- [DATASET ENTRIES]:
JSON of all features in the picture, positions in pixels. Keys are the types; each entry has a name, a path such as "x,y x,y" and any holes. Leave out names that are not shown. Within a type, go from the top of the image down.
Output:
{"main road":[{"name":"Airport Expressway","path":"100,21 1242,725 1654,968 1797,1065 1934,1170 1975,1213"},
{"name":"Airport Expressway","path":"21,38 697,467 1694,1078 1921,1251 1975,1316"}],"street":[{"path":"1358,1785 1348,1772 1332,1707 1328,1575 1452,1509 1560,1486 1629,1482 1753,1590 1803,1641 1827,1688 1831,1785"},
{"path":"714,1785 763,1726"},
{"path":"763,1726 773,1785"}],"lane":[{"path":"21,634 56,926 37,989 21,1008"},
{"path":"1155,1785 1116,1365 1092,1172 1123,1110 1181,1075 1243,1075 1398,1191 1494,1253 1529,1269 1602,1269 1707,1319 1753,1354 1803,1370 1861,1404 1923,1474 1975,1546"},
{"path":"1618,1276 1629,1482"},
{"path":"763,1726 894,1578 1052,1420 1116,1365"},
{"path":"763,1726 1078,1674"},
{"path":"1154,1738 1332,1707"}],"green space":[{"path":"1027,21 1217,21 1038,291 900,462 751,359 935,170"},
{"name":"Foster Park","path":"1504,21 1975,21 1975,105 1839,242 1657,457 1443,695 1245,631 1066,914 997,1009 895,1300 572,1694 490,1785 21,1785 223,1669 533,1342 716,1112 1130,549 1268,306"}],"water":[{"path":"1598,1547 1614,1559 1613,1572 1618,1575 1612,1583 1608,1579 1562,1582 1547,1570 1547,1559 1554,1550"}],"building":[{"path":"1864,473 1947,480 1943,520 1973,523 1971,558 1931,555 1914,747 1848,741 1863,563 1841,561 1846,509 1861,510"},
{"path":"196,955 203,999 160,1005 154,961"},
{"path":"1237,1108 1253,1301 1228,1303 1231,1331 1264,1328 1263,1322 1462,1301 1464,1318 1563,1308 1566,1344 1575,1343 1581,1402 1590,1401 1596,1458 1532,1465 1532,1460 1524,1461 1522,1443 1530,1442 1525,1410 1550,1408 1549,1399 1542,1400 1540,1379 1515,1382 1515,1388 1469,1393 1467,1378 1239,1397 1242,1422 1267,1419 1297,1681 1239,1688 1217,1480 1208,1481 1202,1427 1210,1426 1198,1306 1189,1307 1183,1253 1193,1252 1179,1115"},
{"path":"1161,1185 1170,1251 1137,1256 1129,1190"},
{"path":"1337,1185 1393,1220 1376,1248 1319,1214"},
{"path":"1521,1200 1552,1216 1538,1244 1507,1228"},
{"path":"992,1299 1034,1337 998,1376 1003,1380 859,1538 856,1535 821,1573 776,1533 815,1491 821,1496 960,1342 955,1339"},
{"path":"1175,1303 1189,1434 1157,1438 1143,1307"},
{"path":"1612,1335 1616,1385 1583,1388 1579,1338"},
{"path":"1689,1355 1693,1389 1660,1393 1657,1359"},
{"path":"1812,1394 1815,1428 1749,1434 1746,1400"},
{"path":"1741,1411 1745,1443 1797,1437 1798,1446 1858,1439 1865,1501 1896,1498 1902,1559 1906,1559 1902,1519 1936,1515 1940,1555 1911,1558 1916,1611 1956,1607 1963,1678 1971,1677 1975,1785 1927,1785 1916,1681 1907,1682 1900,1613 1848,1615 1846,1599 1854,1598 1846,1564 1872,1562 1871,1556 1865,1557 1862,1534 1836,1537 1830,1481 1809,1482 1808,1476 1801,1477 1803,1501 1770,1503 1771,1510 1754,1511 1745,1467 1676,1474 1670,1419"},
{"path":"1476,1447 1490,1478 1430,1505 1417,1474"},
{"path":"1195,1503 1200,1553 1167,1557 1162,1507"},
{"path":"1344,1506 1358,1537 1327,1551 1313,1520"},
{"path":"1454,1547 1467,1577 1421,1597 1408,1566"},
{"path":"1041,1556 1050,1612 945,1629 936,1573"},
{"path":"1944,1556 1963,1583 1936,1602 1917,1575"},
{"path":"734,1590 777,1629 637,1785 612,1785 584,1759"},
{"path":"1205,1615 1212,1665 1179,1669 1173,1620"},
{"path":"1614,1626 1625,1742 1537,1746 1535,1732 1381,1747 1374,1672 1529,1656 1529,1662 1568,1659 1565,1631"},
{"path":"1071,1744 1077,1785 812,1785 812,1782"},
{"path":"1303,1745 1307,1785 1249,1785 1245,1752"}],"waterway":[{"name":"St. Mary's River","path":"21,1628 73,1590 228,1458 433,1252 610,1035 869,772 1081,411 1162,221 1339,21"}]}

- [EXERCISE OBJECTIVE]: Each line of the listing should be printed again, exactly.

- [RESPONSE TO THE EXERCISE]:
JSON of all features in the picture, positions in pixels. Keys are the types; each entry has a name, a path such as "x,y x,y" and any holes. Leave out names that are not shown. Within a type, go from the top of the image down.
Output:
{"main road":[{"name":"Airport Expressway","path":"100,21 1242,725 1654,968 1797,1065 1934,1170 1975,1213"},
{"name":"Airport Expressway","path":"21,38 697,467 1694,1078 1921,1251 1975,1316"}],"street":[{"path":"1358,1785 1348,1772 1332,1707 1328,1575 1452,1509 1560,1486 1629,1482 1753,1590 1803,1641 1827,1688 1831,1785"},
{"path":"714,1785 763,1726"},
{"path":"763,1726 773,1785"}],"lane":[{"path":"21,634 56,926 37,989 21,1008"},
{"path":"1155,1785 1116,1365 1092,1172 1123,1110 1181,1075 1243,1075 1398,1191 1494,1253 1529,1269 1602,1269 1707,1319 1753,1354 1803,1370 1861,1404 1923,1474 1975,1546"},
{"path":"1618,1276 1629,1482"},
{"path":"763,1726 894,1578 1052,1420 1116,1365"},
{"path":"763,1726 1078,1674"},
{"path":"1154,1738 1332,1707"}],"green space":[{"path":"1027,21 1217,21 1038,291 900,462 751,359 935,170"},
{"name":"Foster Park","path":"1504,21 1975,21 1975,105 1839,242 1657,457 1443,695 1245,631 1066,914 997,1009 895,1300 572,1694 490,1785 21,1785 223,1669 533,1342 716,1112 1130,549 1268,306"}],"water":[{"path":"1598,1547 1614,1559 1613,1572 1618,1575 1612,1583 1608,1579 1562,1582 1547,1570 1547,1559 1554,1550"}],"building":[{"path":"1864,473 1947,480 1943,520 1973,523 1971,558 1931,555 1914,747 1848,741 1863,563 1841,561 1846,509 1861,510"},
{"path":"196,955 203,999 160,1005 154,961"},
{"path":"1237,1108 1253,1301 1228,1303 1231,1331 1264,1328 1263,1322 1462,1301 1464,1318 1563,1308 1566,1344 1575,1343 1581,1402 1590,1401 1596,1458 1532,1465 1532,1460 1524,1461 1522,1443 1530,1442 1525,1410 1550,1408 1549,1399 1542,1400 1540,1379 1515,1382 1515,1388 1469,1393 1467,1378 1239,1397 1242,1422 1267,1419 1297,1681 1239,1688 1217,1480 1208,1481 1202,1427 1210,1426 1198,1306 1189,1307 1183,1253 1193,1252 1179,1115"},
{"path":"1161,1185 1170,1251 1137,1256 1129,1190"},
{"path":"1337,1185 1393,1220 1376,1248 1319,1214"},
{"path":"1521,1200 1552,1216 1538,1244 1507,1228"},
{"path":"992,1299 1034,1337 998,1376 1003,1380 859,1538 856,1535 821,1573 776,1533 815,1491 821,1496 960,1342 955,1339"},
{"path":"1175,1303 1189,1434 1157,1438 1143,1307"},
{"path":"1612,1335 1616,1385 1583,1388 1579,1338"},
{"path":"1689,1355 1693,1389 1660,1393 1657,1359"},
{"path":"1812,1394 1815,1428 1749,1434 1746,1400"},
{"path":"1741,1411 1745,1443 1797,1437 1798,1446 1858,1439 1865,1501 1896,1498 1902,1559 1906,1559 1902,1519 1936,1515 1940,1555 1911,1558 1916,1611 1956,1607 1963,1678 1971,1677 1975,1785 1927,1785 1916,1681 1907,1682 1900,1613 1848,1615 1846,1599 1854,1598 1846,1564 1872,1562 1871,1556 1865,1557 1862,1534 1836,1537 1830,1481 1809,1482 1808,1476 1801,1477 1803,1501 1770,1503 1771,1510 1754,1511 1745,1467 1676,1474 1670,1419"},
{"path":"1476,1447 1490,1478 1430,1505 1417,1474"},
{"path":"1195,1503 1200,1553 1167,1557 1162,1507"},
{"path":"1344,1506 1358,1537 1327,1551 1313,1520"},
{"path":"1454,1547 1467,1577 1421,1597 1408,1566"},
{"path":"1041,1556 1050,1612 945,1629 936,1573"},
{"path":"1944,1556 1963,1583 1936,1602 1917,1575"},
{"path":"734,1590 777,1629 637,1785 612,1785 584,1759"},
{"path":"1205,1615 1212,1665 1179,1669 1173,1620"},
{"path":"1614,1626 1625,1742 1537,1746 1535,1732 1381,1747 1374,1672 1529,1656 1529,1662 1568,1659 1565,1631"},
{"path":"1071,1744 1077,1785 812,1785 812,1782"},
{"path":"1303,1745 1307,1785 1249,1785 1245,1752"}],"waterway":[{"name":"St. Mary's River","path":"21,1628 73,1590 228,1458 433,1252 610,1035 869,772 1081,411 1162,221 1339,21"}]}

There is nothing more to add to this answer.